At the same time Schwenker, Perham, and Hammond were conducting legitimate stock transactions, Philip Cordek was conducting illegitimate transactions. To attract business, Cordek told investors that his uncle, who resided in New York, had access to large blocks of common stock available for sale at a discount. Cordek told investors that he would purchase stock at a discounted price and then quickly sell it, thereby allowing the investors to make a substantial return on their investment. Relying on Cordek's representations, Customer Creditors paid various sums to B & G in order to take advantage of the alleged investment opportunities. Cordek in turn gained access to the funds as the sole signatory on the B & G bank accounts.1

Instead of purchasing the stocks as promised, however, Cordek pocketed the money and then paid returns to original investors by taking from principal sums contributed by new B & G investors. The result was a classic "Ponzi" scheme, an investment scheme in which investors are promised excessive returns on investments and where, typically, initial investors are paid the promised returns to attract additional investors.2 In January and February 1986, Cordek purchased stock for himself through Perham and Mutual Services, Inc. with the money received from the "Ponzi" scheme. By November 1986, Customer Creditors had lost approximately $3 million.

Meanwhile, in August 1986, Cordek and Byron Rice, a long-time customer of WesBanco, approached the President of WesBanco, Charles Bradfield, to obtain a loan. Cordek and Rice borrowed $1.1 million to invest in the bond market.3 WesBanco requested $200,000 in collateral to be presented at the closing; however, it only perfected its interest in collateral of the value of $55,000.4 On the due date for the $1.1 million promissory note, Cordek told WesBanco that he could not make the payment because he had not sold the bonds purchased with the loan money.

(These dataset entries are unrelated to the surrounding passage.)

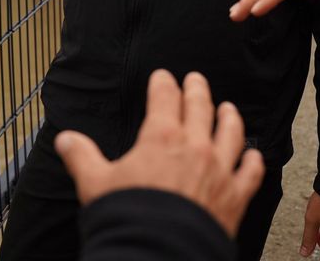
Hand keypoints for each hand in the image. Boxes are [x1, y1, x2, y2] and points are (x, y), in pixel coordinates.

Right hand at [54, 69, 264, 237]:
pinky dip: (254, 161)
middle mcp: (195, 147)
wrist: (159, 254)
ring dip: (230, 118)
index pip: (164, 98)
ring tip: (228, 108)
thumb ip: (81, 157)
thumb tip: (65, 140)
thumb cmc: (128, 218)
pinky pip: (251, 173)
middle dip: (197, 90)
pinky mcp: (235, 197)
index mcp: (162, 138)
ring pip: (231, 134)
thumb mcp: (95, 183)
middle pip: (200, 108)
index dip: (163, 84)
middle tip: (196, 80)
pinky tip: (254, 155)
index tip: (163, 77)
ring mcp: (219, 171)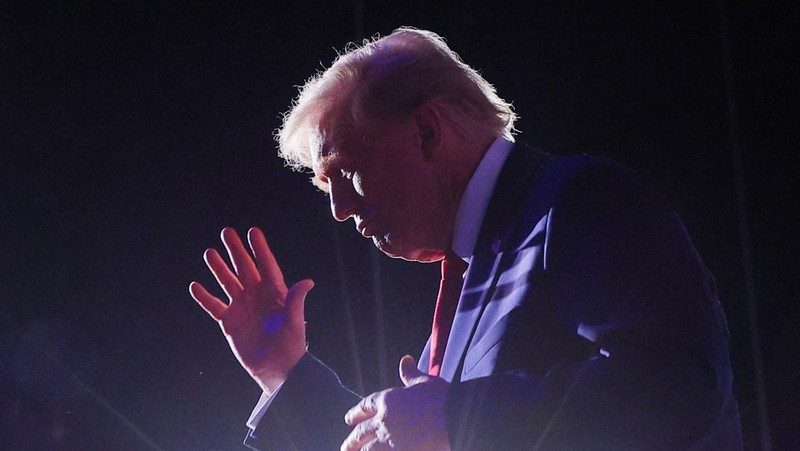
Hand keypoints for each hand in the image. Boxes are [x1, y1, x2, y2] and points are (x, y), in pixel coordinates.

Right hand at [189, 227, 313, 392]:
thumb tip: (308, 282)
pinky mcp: (230, 322)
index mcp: (275, 292)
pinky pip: (214, 306)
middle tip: (227, 232)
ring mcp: (242, 307)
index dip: (260, 248)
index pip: (266, 265)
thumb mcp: (295, 322)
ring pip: (228, 282)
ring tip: (210, 252)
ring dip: (219, 268)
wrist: (277, 370)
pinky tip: (195, 286)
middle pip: (244, 268)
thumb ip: (296, 301)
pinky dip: (205, 297)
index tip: (253, 231)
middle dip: (236, 250)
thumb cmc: (291, 345)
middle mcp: (257, 296)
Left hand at [341, 356, 450, 450]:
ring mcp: (389, 441)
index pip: (365, 406)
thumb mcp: (425, 382)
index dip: (356, 413)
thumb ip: (411, 374)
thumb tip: (405, 360)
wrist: (455, 417)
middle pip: (361, 432)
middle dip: (352, 441)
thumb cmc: (441, 398)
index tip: (348, 419)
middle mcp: (383, 421)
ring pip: (367, 450)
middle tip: (345, 447)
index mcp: (388, 400)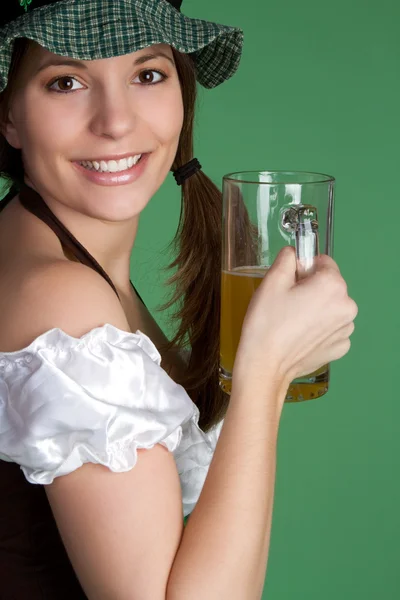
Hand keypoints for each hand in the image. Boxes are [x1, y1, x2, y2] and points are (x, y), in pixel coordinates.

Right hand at [232, 246, 357, 391]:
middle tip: (286, 303)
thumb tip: (293, 254)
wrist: (265, 366)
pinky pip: (331, 328)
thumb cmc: (266, 324)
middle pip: (329, 285)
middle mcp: (347, 306)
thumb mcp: (271, 281)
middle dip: (311, 288)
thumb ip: (287, 259)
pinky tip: (300, 335)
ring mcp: (345, 329)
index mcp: (333, 285)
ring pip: (331, 306)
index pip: (323, 262)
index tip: (289, 282)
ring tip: (292, 321)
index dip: (304, 268)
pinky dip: (319, 328)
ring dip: (316, 308)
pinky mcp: (340, 347)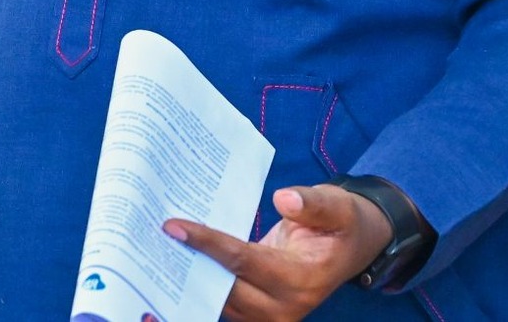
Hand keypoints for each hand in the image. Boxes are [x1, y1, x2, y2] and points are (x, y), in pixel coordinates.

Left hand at [165, 183, 394, 321]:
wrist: (354, 247)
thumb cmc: (342, 224)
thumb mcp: (338, 206)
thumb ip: (314, 203)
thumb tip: (283, 198)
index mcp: (300, 280)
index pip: (242, 262)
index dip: (207, 243)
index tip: (174, 226)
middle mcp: (282, 308)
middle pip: (223, 289)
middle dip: (189, 265)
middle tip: (153, 238)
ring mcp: (270, 316)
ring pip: (219, 302)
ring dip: (190, 278)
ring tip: (158, 248)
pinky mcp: (259, 313)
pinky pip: (224, 302)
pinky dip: (202, 284)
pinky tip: (179, 259)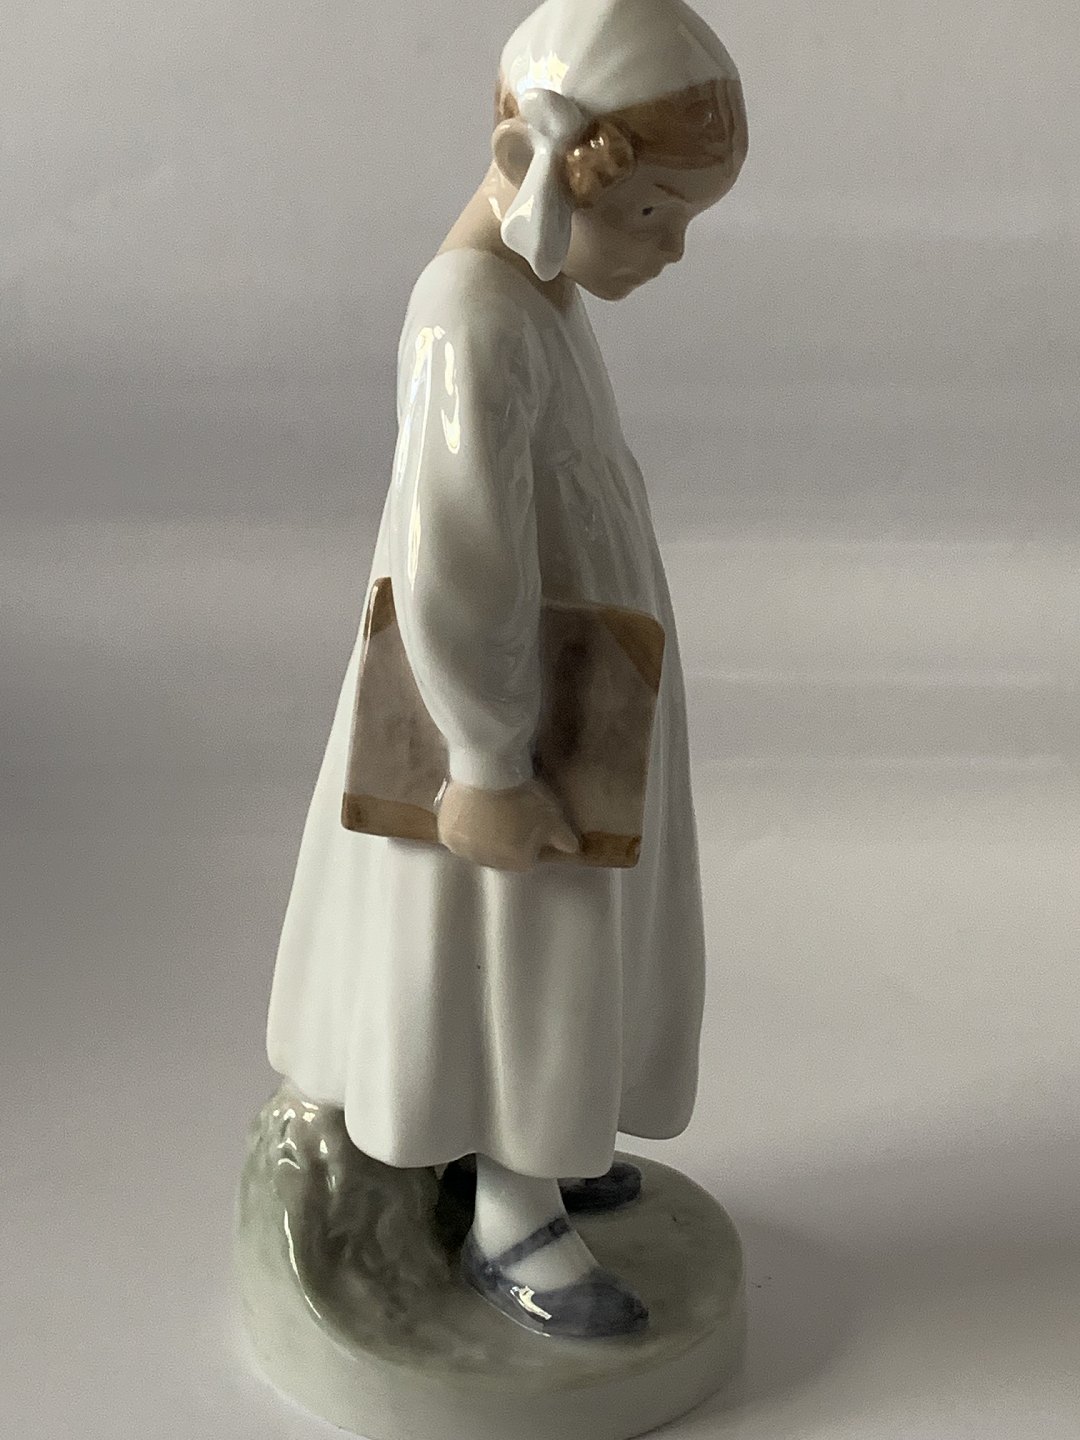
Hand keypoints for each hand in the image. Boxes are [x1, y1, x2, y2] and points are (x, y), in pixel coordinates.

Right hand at [436, 776, 579, 871]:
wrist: (488, 774)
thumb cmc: (525, 798)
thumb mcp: (554, 818)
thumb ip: (565, 839)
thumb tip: (574, 851)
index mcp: (516, 863)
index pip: (527, 858)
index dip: (530, 840)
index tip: (531, 821)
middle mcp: (487, 863)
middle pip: (500, 855)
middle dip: (506, 840)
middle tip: (510, 814)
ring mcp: (464, 850)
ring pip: (477, 846)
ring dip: (483, 834)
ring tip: (489, 810)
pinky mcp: (445, 834)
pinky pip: (457, 834)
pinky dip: (463, 825)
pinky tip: (470, 809)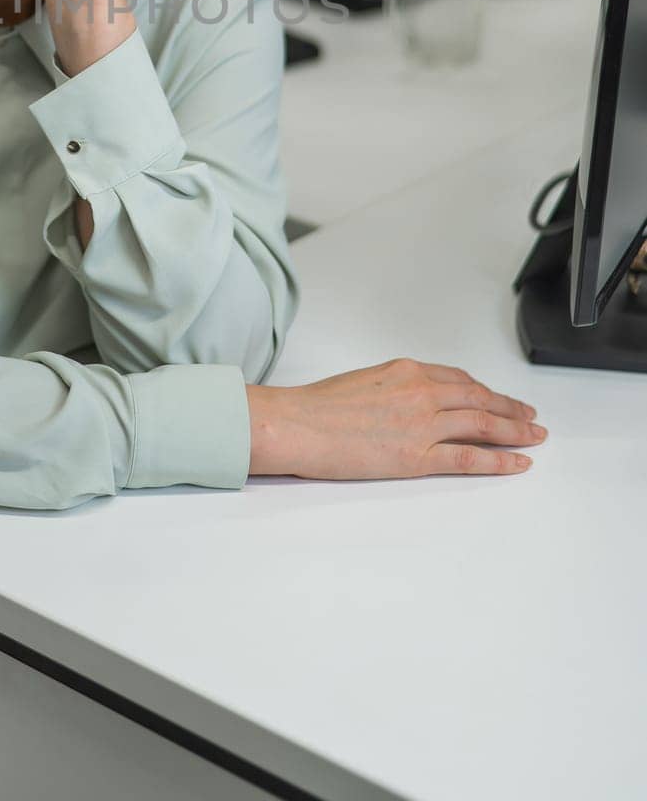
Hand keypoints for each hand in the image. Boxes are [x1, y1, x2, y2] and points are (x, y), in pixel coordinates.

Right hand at [246, 358, 546, 479]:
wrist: (298, 424)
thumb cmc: (318, 406)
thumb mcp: (363, 380)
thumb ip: (394, 388)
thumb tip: (409, 402)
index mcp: (407, 370)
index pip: (460, 380)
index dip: (486, 391)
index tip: (500, 399)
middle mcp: (421, 392)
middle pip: (480, 399)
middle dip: (511, 409)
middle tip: (532, 418)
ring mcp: (422, 423)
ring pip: (483, 424)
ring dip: (515, 431)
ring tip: (535, 438)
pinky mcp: (417, 456)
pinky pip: (469, 457)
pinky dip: (499, 460)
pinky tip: (518, 463)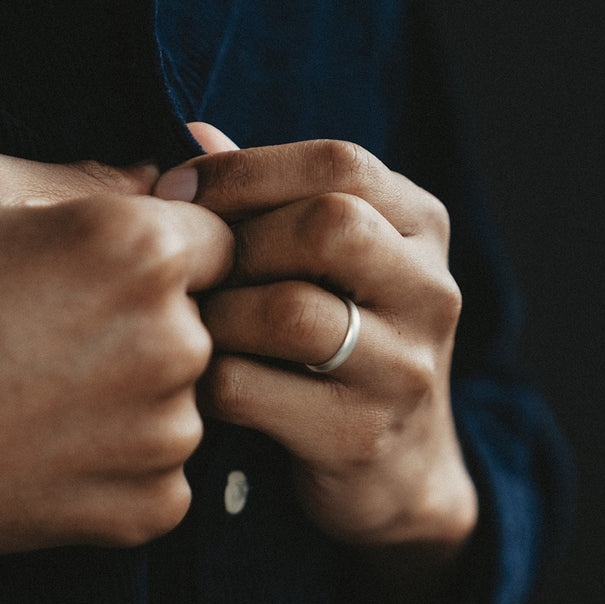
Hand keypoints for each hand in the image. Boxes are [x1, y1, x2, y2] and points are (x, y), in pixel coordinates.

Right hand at [0, 145, 232, 555]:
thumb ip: (87, 178)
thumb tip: (155, 178)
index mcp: (146, 253)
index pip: (222, 241)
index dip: (179, 253)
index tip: (128, 273)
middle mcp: (179, 343)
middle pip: (202, 323)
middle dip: (152, 324)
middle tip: (63, 341)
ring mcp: (171, 433)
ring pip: (182, 398)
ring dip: (136, 396)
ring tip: (47, 400)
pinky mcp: (155, 504)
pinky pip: (162, 468)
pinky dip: (121, 463)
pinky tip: (52, 452)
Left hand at [156, 130, 476, 555]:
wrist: (402, 468)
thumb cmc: (349, 347)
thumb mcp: (337, 265)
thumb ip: (275, 200)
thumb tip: (197, 135)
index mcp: (422, 228)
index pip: (340, 164)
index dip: (244, 169)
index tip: (175, 193)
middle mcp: (429, 290)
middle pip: (326, 227)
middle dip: (235, 242)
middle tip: (192, 271)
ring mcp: (405, 367)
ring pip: (288, 311)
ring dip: (216, 316)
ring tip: (197, 329)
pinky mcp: (362, 433)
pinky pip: (252, 388)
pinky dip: (207, 381)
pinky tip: (203, 383)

However, Cordek testified that, in truth, he sold the bonds for a loss and deposited the proceeds of the sale into his personal account. Later, WesBanco recovered $245,800 from B & G's accounts with the bank and $237,378 from Rice on the promissory note.5

On January 22, 1987, three defrauded individuals filed involuntary bankruptcy petitions against BGS, BGD, and BGFS. The petitions were not contested, and the bankruptcy court entered an order of relief against the three corporations on February 17, 1987. On April 28, 1987, Cordek and his wife were joined as affiliates. Then, on May 26, 1987, the bankruptcy court entered an order substantively consolidating the estates of B & G with those of Philip and Suzan Cordek.